_The task_: Retrieve all lines below that have the string "your".

---- Source material

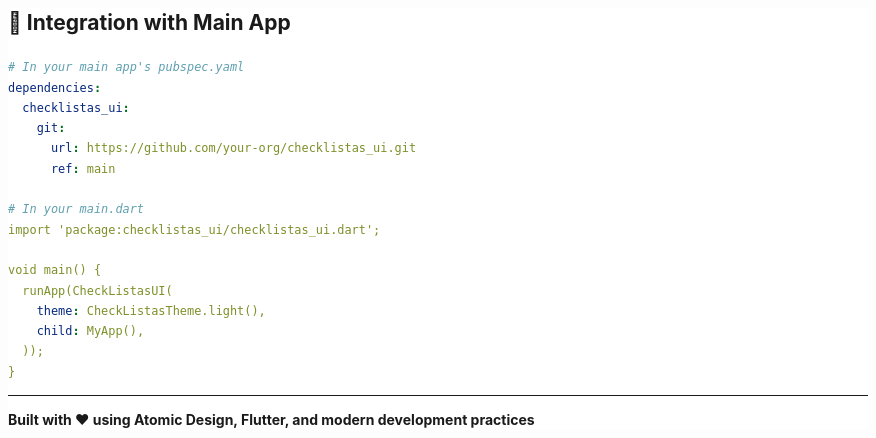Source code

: ## 🔗 Integration with Main App

```yaml
# In your main app's pubspec.yaml
dependencies:
  checklistas_ui:
    git:
      url: https://github.com/your-org/checklistas_ui.git
      ref: main

# In your main.dart
import 'package:checklistas_ui/checklistas_ui.dart';

void main() {
  runApp(CheckListasUI(
    theme: CheckListasTheme.light(),
    child: MyApp(),
  ));
}
```

---

**Built with ❤️ using Atomic Design, Flutter, and modern development practices**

--------

_Answer section_:
# In your main app's pubspec.yaml
      url: https://github.com/your-org/checklistas_ui.git
# In your main.dart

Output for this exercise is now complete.